Olá! Sou a Emilie J. Matheiski, de São Paulo, mãe do Gaspar, esse garoto lindo da foto. Ele nasceu em janeiro de 2015 com P.I.G, que significa Pequeno para Idade Gestacional, ou seja, não cresceu o suficiente no último trimestre de gravidez.

No parto, meu filho teve hipotermia e foi para a Unidade de Tratamento Intensivo (UTI). Com cinco dias de vida, os médicos descobriram uma infecção sem foco e prescreveram antibióticos. Simultaneamente a isso, começaram os quadros de hiperglicemia e foi necessário aplicar insulina.
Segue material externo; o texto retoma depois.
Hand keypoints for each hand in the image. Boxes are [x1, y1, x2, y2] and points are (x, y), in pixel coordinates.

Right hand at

Porém, apesar de todos os membros da equipe médica terem sido maravilhosos e atenciosos conosco, era nítida a falta de preparo para cuidar do Gaspar devido à raridade do problema. Segundo me informaram, o diabetes neonatal atinge um bebê em cada 300 mil, por isso não havia no hospital protocolo para o tratamento. Já minha família e eu nem sabíamos que crianças podiam ter diabetes.
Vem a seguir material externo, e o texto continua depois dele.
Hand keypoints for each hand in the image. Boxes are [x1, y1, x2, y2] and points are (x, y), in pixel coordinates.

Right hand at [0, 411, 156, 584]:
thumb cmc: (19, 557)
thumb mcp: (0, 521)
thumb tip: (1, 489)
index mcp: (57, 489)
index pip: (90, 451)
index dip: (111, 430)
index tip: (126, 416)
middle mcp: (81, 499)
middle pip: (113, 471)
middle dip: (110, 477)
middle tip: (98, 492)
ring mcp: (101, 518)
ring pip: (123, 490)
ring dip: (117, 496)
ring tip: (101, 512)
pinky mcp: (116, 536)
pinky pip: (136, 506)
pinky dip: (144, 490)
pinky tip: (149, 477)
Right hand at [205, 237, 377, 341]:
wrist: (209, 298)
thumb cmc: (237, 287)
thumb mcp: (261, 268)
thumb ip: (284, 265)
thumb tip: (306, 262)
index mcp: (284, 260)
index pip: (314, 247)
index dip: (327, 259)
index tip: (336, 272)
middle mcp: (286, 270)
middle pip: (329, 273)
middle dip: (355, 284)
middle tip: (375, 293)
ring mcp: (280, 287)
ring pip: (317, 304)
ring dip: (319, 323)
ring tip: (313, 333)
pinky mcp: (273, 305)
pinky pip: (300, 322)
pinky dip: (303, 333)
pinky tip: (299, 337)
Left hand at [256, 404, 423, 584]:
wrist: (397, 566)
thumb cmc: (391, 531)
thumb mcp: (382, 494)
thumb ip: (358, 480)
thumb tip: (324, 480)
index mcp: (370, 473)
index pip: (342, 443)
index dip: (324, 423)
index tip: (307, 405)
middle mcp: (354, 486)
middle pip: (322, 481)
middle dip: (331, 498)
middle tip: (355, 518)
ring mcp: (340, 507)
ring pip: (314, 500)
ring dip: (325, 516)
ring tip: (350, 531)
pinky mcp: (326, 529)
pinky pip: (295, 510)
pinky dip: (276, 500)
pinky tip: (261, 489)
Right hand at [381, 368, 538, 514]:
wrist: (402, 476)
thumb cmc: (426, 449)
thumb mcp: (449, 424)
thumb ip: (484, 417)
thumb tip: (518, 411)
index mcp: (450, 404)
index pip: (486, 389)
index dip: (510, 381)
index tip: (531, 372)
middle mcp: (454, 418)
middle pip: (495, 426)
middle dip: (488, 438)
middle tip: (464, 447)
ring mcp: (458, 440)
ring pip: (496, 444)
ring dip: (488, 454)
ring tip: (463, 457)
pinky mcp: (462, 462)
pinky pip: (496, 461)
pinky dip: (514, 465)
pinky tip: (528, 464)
Foi uma luta tentar manter o nível de açúcar do Gaspar sob controle. A aplicação da insulina lenta provocava picos de glicemia, que, durante horas, ficava acima de 500 mg/dl. Depois vinham as hipos e meu filho tinha que tomar glicose na veia. A endocrinologista pediátrica do hospital chamou uma especialista em diabetes neonatal, que logo fez contato com a gente. Essa médica foi um verdadeiro anjo e nos tranquilizou falando que tudo daria certo, que nosso menino poderia ter uma vida normal e com qualidade. Ela nos orientou sobre a melhor terapia e tecnologia para o tratamento do Gaspar.

Assim, com apenas dez dias de vida, meu filho passou a usar uma bomba de infusão de insulina, que libera doses mínimas do hormônio e ajuda a evitar os picos glicêmicos. Mas até para colocar o aparelho foi difícil, pois o Gastar era muito pequeno, pesava somente 1,900 kg e media só 43 cm. Hoje me dou conta do quanto a enfermeira da Medtronic teve que ser forte para não demonstrar apreensão na hora de instalar manualmente o cateter no corpinho dele. Conseguimos também o sensor de glicose e a partir de então foi possível monitorar melhor a curva glicêmica e fazer os ajustes diários das doses de insulina. Com a situação controlada, ele teve alta e todos nós ficamos aliviados. De lá para cá, o Gaspar já passou por muitas hipos e hiperglicemias, mas é um garoto feliz, cheio de saúde, sem privações e faz tudo que qualquer criança de dois anos faz.